If investors are reluctant to re-enter this trade due to macro shock worries, the SPX will be missing a vol selling supply and the gamma backdrop will evolve.

The current higher-vol regime only reinforces the upside resistance while making the downside more fluid.

Technically, SPX participation looks mixed near-term and there’s yet to be a broader expansion in breadth, according to MenthorQ’s MACD breadth gauge. They highlight that while the index is still range-bound, single-name momentum is falling and the spread of buy signals is only moderate versus prior periods.

All this drives uncertainty for the dispersion trade.

Higher index vol could entice some to sell vol, but higher correlation means there are fewer long-vol single names that can outperform index moves.

The trade ultimately becomes a call on the duration of the Iran conflict, which is the primary reason for the higher correlation.

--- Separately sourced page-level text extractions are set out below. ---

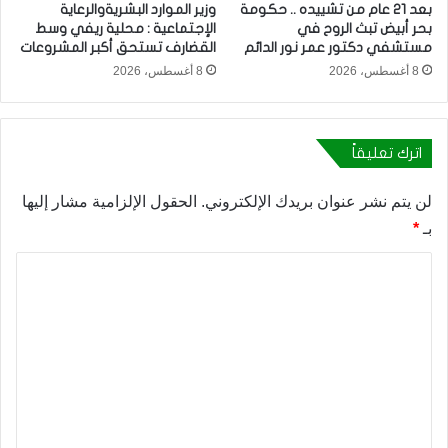
بعد 21 عام من تشييده .. حكومة
وزير الموارد البشريةوالرعاية
بحر أبيض تبث الروح في
الإجتماعية : محلية ريفي وسط
مستشفي دكتور عمر نور الدائم
القضارف تستحق أكبر المشروعات
8 أغسطس، 2026
8 أغسطس، 2026
اترك تعليقاً
لن يتم نشر عنوان بريدك الإلكتروني.
الحقول الإلزامية مشار إليها
بـ
*
ا
ل
ت
ع
ل
ي
ق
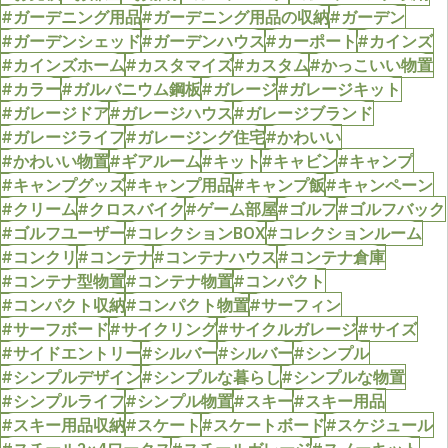
#ガーデニング用品
#ガーデニング用品の収納
#ガーデン
#ガーデンシェッド
#ガーデンハウス
#カーポート
#カインズ
#カインズホーム
#カスタマイズ
#カスタム
#かっこいい物置
#カラー
#ガルバニウム鋼板
#ガレージ
#ガレージキット
#ガレージドア
#ガレージハウス
#ガレージブランド
#ガレージライフ
#ガレージング住宅
#かわいい
#かわいい物置
#ギアルーム
#キット
#キャビン
#キャンプ
#キャンプグッズ
#キャンプ用品
#キャンプ飯
#キャンペーン
#クリーム
#クロスバイク
#ゲーム部屋
#ゴルフ
#ゴルフバック
#ゴルフユーザー
#コレクションBOX
#コレクションルーム
#コンクリ
#コンテナ
#コンテナハウス
#コンテナ倉庫
#コンテナ型物置
#コンテナ物置
#コンパクト
#コンパクト収納
#コンパクト物置
#サーフィン
#サーフボード
#サイクリング
#サイクルガレージ
#サイズ
#サイドエントリー
#シルバー
#シルバー
#シンプル
#シンプルデザイン
#シンプルな暮らし
#シンプルな物置
#シンプルライフ
#シンプル物置
#スキー
#スキー用品
#スキー用品収納
#スケート
#スケートボード
#スケジュール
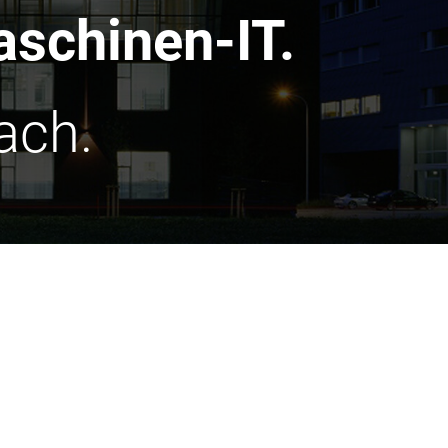
schinen-IT.
ach.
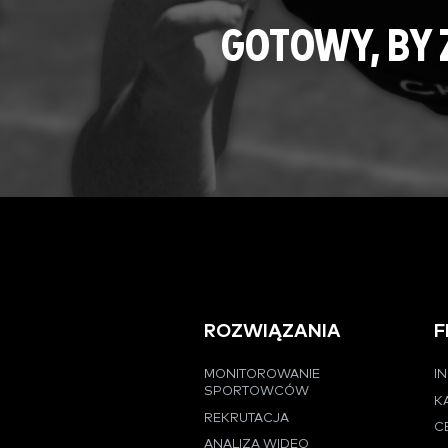
GOTOWY, BY
ROZWIĄZANIA
F
MONITOROWANIE
I
SPORTOWCÓW
K
REKRUTACJA
C
ANALIZA WIDEO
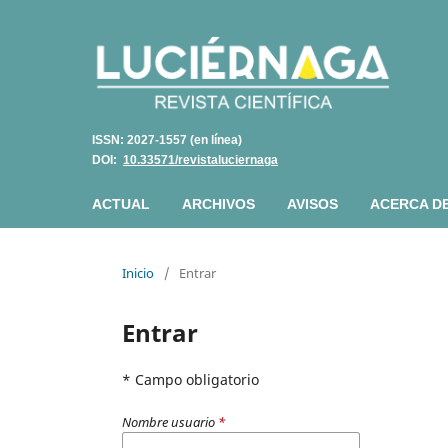
ISSN: 2027-1557 (en línea)
DOI:
10.33571/revistaluciernaga
ACTUAL
ARCHIVOS
AVISOS
ACERCA D
Inicio
/
Entrar
Entrar
* Campo obligatorio
Nombre usuario
*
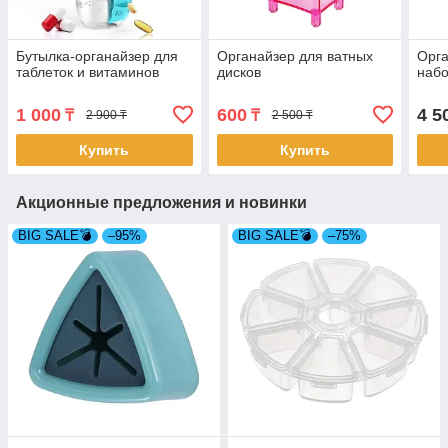
Бутылка-органайзер для
Органайзер для ватных
Орга
таблеток и витаминов
дисков
набо
1 000
600
4 5
₸
₸
2 900 ₸
2 500 ₸
Купить
Купить
Акционные предложения и новинки
BIG SALE💣
–95%
BIG SALE💣
–75%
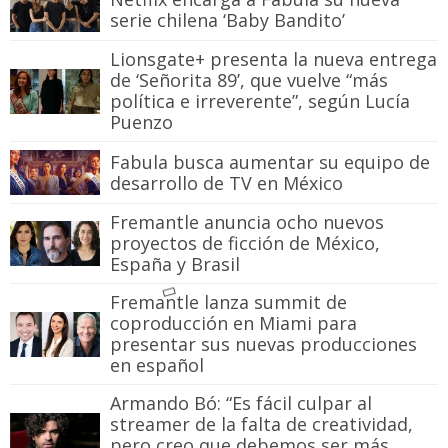
serie chilena ‘Baby Bandito’
Lionsgate+ presenta la nueva entrega
de ‘Señorita 89’, que vuelve “más
política e irreverente”, según Lucía
Puenzo
Fabula busca aumentar su equipo de
desarrollo de TV en México
Fremantle anuncia ocho nuevos
proyectos de ficción de México,
España y Brasil
Fremantle lanza summit de
coproducción en Miami para
presentar sus nuevas producciones
en español
Armando Bó: “Es fácil culpar al
streamer de la falta de creatividad,
pero creo que debemos ser más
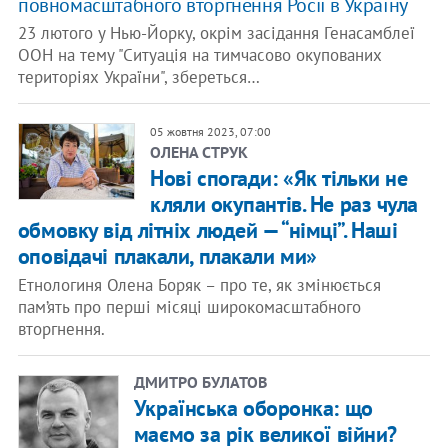
повномасштабного вторгнення Росії в Україну
23 лютого у Нью-Йорку, окрім засідання Генасамблеї
ООН на тему "Ситуація на тимчасово окупованих
територіях України", збереться…
05 жовтня 2023, 07:00
ОЛЕНА СТРУК
Нові спогади: «Як тільки не
кляли окупантів. Не раз чула
обмовку від літніх людей — “німці”. Наші
оповідачі плакали, плакали ми»
Етнологиня Олена Боряк – про те, як змінюється
пам’ять про перші місяці широкомасштабного
вторгнення.
ДМИТРО БУЛАТОВ
Українська оборонка: що
маємо за рік великої війни?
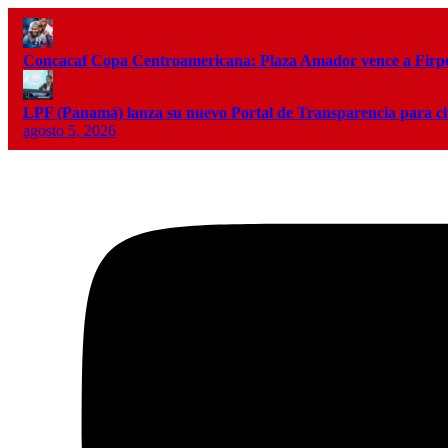
Concacaf Copa Centroamericana: Plaza Amador vence a Firpo 
LPF (Panamá) lanza su nuevo Portal de Transparencia para c
agosto 5, 2026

If markets move on due to positive developments, the re-engagement of this trade will support the SPX stabilizing back into a tighter trading range that bodes well for a move higher, while markets could again see more rotation under the surface.

Circling back, SpotGamma's lack of bullishness is due to the ongoing geopolitical conflict, and the likelihood that traders will want to watch their risk into the weekend.

They continue to hold the core view that equity volatility is unlikely to come down until there is some cooling of the Iran situation.

For now, higher oil, in the short term, screams higher vol.